Though he suspended his presidential campaign, Sanders said he would remain on primary ballots so he could win more delegates and press his agenda at Democratic National Convention in August.

“Let us go forward together, the struggle continues,” the democratic socialist told his supporters. 

During the campaign, he promised a drastic political and economic overhaul, including implementing a single-payer “Medicare for All” health-care system, canceling all student debt and taxing the wealthy at higher rates.

“It has a Leninist feel to it,” CNBC commentator Jim Cramer said in October about Sanders’ agenda.

Just last fall, the 78-year-old Vermont independent abruptly canceled all appearances while campaigning in Nevada. In a statement on Oct. 2, campaign advisor Jeff Weaver said Sanders “experienced some chest discomfort” during an event the previous night. Testing found a “blockage in one artery,” and Sanders had two stents inserted, Weaver said.

Days later, the campaign acknowledged that Sanders “was diagnosed with a myocardial infarction” — a heart attack. In two more weeks, Sanders made his first public appearance after the hospitalization — robustly taking part in the fourth Democratic debate of the 2020 cycle. At the debate, he thanked well-wishers “for their love, for their prayers.”

“I’m healthy, I’m feeling great,” Sanders said to a round of applause.

“We are going to be mounting a vigorous campaign all over this country,” he promised. “That is how, I think, I can reassure the American people.”

Sanders, who is serving his third term in the Senate, was the oldest candidate seeking to challenge President Donald Trump in November. The Vermont independent is a year older than Biden and five years older than Trump, who is the oldest person elected to a first term in the White House.

Cerebral, forceful, focused, unbending and rumpled, the fire-spewing Sanders twice ran for the Democratic presidential nomination even while refusing to join the party. He is registered as an independent, although he caucuses with the Democrats in the Senate.

In the 2016 presidential race, Hillary Clinton had been considered a no-brainer to win the party nomination, but the upstart Sanders grabbed a shocking 23 primaries and caucuses plus pledges of support from more than 4 in 10 delegates to the Democratic National Convention, but still falling short.

“I look forward in the coming weeks to continue discussion between the two campaigns to make certain that your voices are heard and that the Democratic Party passes the most progressive platform in its history, and that Democrats actually fight for that agenda,” Sanders said in acknowledging defeat to Clinton. “I also look forward to working with Secretary Clinton to transform the Democratic Party, so that it becomes a party of working people and young people, and not just wealthy campaign contributors, a party that has the guts to take on Wall Street, the pharmaceutical industry, the fossil fuel industry and the other powerful special interests that dominate so much of our political and economic life.”
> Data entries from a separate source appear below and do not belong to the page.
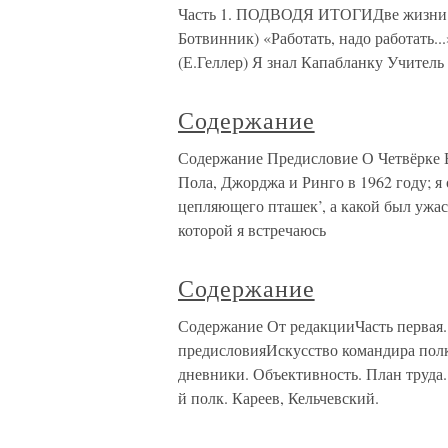
Часть 1. ПОДВОДЯ ИТОГИДве жизни М
Ботвинник) «Работать, надо работать.
(Е.Геллер) Я знал Капабланку Учитель 
Содержание
Содержание Предисловие О Четвёрке В
Пола, Джорджа и Ринго в 1962 году; я
цепляющего пташек’, а какой был ужа
которой я встречаюсь
Содержание
Содержание От редакцииЧасть первая.
предисловияИскусство командира полк
дневники. Объективность. План труда. 
й полк. Кареев, Кельчевский.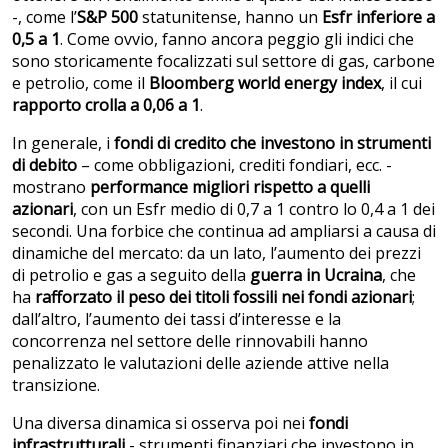
-, come l’
S&P 500
statunitense, hanno un
Esfr inferiore a
0,5 a 1
. Come ovvio, fanno ancora peggio gli indici che
sono storicamente focalizzati sul settore di gas, carbone
e petrolio, come il
Bloomberg world energy index
, il cui
rapporto crolla a 0,06 a 1
.
In generale, i
fondi di credito che investono in strumenti
di debito
– come obbligazioni, crediti fondiari, ecc. -
mostrano
performance migliori rispetto a quelli
azionari
, con un Esfr medio di 0,7 a 1 contro lo 0,4 a 1 dei
secondi. Una forbice che continua ad ampliarsi a causa di
dinamiche del mercato: da un lato, l’aumento dei prezzi
di petrolio e gas a seguito della
guerra in Ucraina
, che
ha
rafforzato il peso dei titoli fossili nei fondi azionari
;
dall’altro, l’aumento dei tassi d’interesse e la
concorrenza nel settore delle rinnovabili hanno
penalizzato le valutazioni delle aziende attive nella
transizione.
Una diversa dinamica si osserva poi nei
fondi
infrastrutturali
- strumenti finanziari che investono in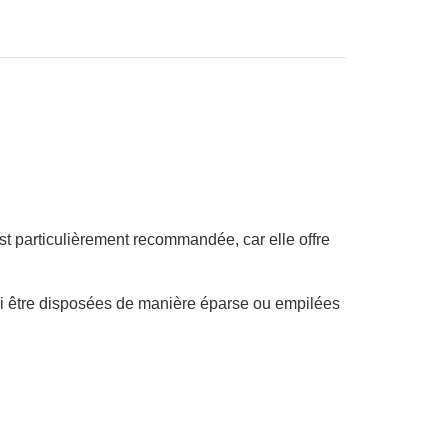
est particulièrement recommandée, car elle offre
ssi être disposées de manière éparse ou empilées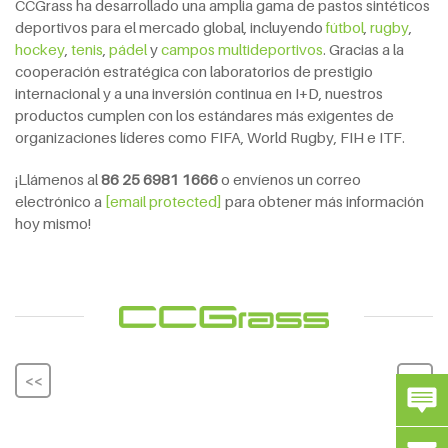
CCGrass ha desarrollado una amplia gama de pastos sintéticos
deportivos para el mercado global, incluyendo
fútbol
,
rugby
,
hockey
,
tenis
,
pádel
y
campos multideportivos
. Gracias a la
cooperación estratégica con laboratorios de prestigio
internacional y a una inversión continua en I+D, nuestros
productos cumplen con los estándares más exigentes de
organizaciones líderes como FIFA, World Rugby, FIH e ITF.
¡Llámenos al
86 25 6981 1666
o envíenos un correo
electrónico a
[email protected]
para obtener más información
hoy mismo!
<<
>>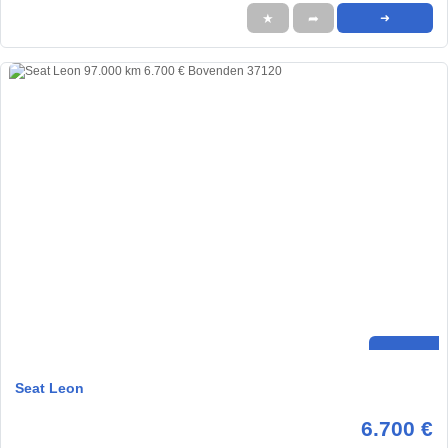
★
➦
➜
Seat Leon
6.700 €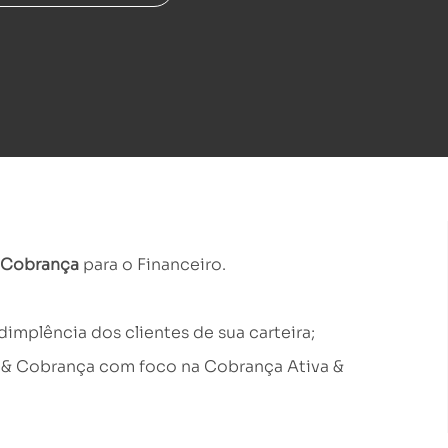
& Cobrança
para o Financeiro.
plência dos clientes de sua carteira;
ito & Cobrança com foco na Cobrança Ativa &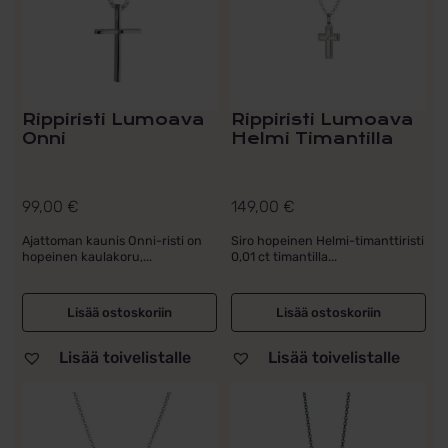
Rippiristi Lumoava
Rippiristi Lumoava
Onni
Helmi Timantilla
99,00
€
149,00
€
Ajattoman kaunis Onni-risti on
Siro hopeinen Helmi-timanttiristi
hopeinen kaulakoru,...
0,01 ct timantilla...
Lisää ostoskoriin
Lisää ostoskoriin
Lisää toivelistalle
Lisää toivelistalle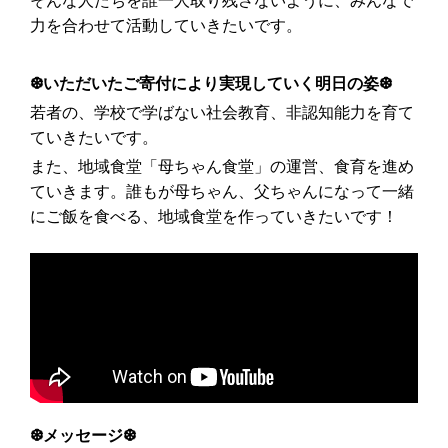
そんな人たちを誰一人取り残さないように、みんなで
力を合わせて活動していきたいです。
❆いただいたご寄付により実現していく明日の姿❆
若者の、学校で学ばない社会教育、非認知能力を育て
ていきたいです。
また、地域食堂「母ちゃん食堂」の運営、食育を進め
ていきます。誰もが母ちゃん、父ちゃんになって一緒
にご飯を食べる、地域食堂を作っていきたいです！
❆メッセージ❆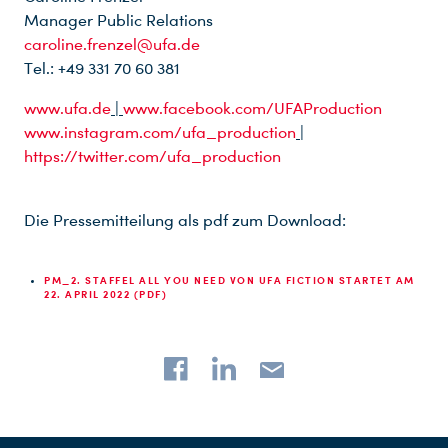
Manager Public Relations
caroline.frenzel@ufa.de
Tel.: +49 331 70 60 381
www.ufa.de
|
www.facebook.com/UFAProduction
www.instagram.com/ufa_production
|
https://twitter.com/ufa_production
Die Pressemitteilung als pdf zum Download:
PM_2. STAFFEL ALL YOU NEED VON UFA FICTION STARTET AM
22. APRIL 2022 (PDF)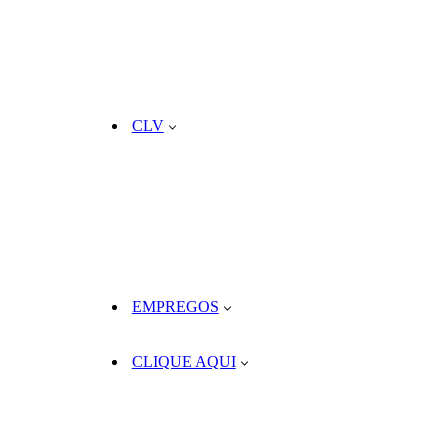
CLV
EMPREGOS
CLIQUE AQUI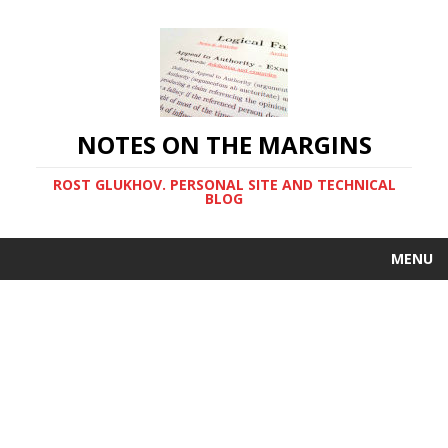
NOTES ON THE MARGINS
ROST GLUKHOV. PERSONAL SITE AND TECHNICAL
BLOG
MENU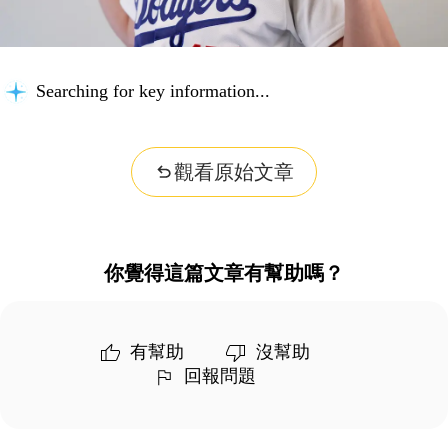
Searching for key information...
觀看原始文章
你覺得這篇文章有幫助嗎？
有幫助
沒幫助
回報問題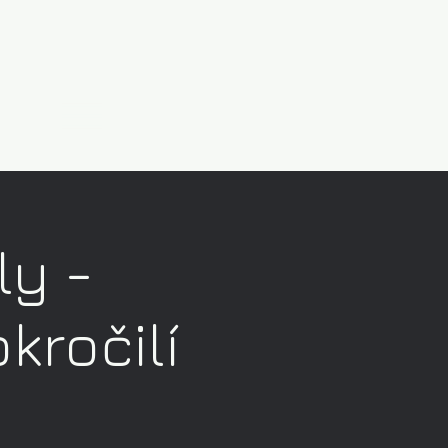
ly -
kročilí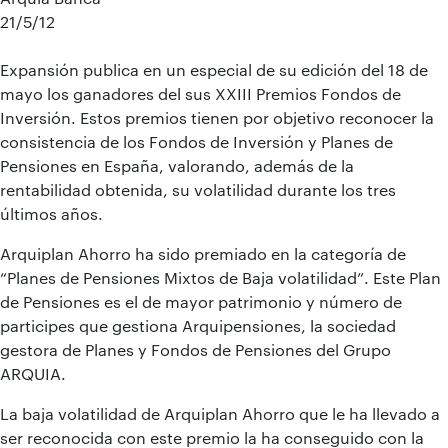
21/5/12
Expansión publica en un especial de su edición del 18 de
mayo los ganadores del sus XXIII Premios Fondos de
Inversión. Estos premios tienen por objetivo reconocer la
consistencia de los Fondos de Inversión y Planes de
Pensiones en España, valorando, además de la
rentabilidad obtenida, su volatilidad durante los tres
últimos años.
Arquiplan Ahorro ha sido premiado en la categoría de
“Planes de Pensiones Mixtos de Baja volatilidad”. Este Plan
de Pensiones es el de mayor patrimonio y número de
participes que gestiona Arquipensiones, la sociedad
gestora de Planes y Fondos de Pensiones del Grupo
ARQUIA.
La baja volatilidad de Arquiplan Ahorro que le ha llevado a
ser reconocida con este premio la ha conseguido con la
In the midst of this year’s coronavirus crisis, Sanders called for a massive response that “protects the interests of all our people regardless of their income, or where they live.”

“In other words, this is not just about giving tax breaks to large corporations, but about remembering the people today who don’t have much money, who are nervous about their economic futures and health-care prospects,” he said last month.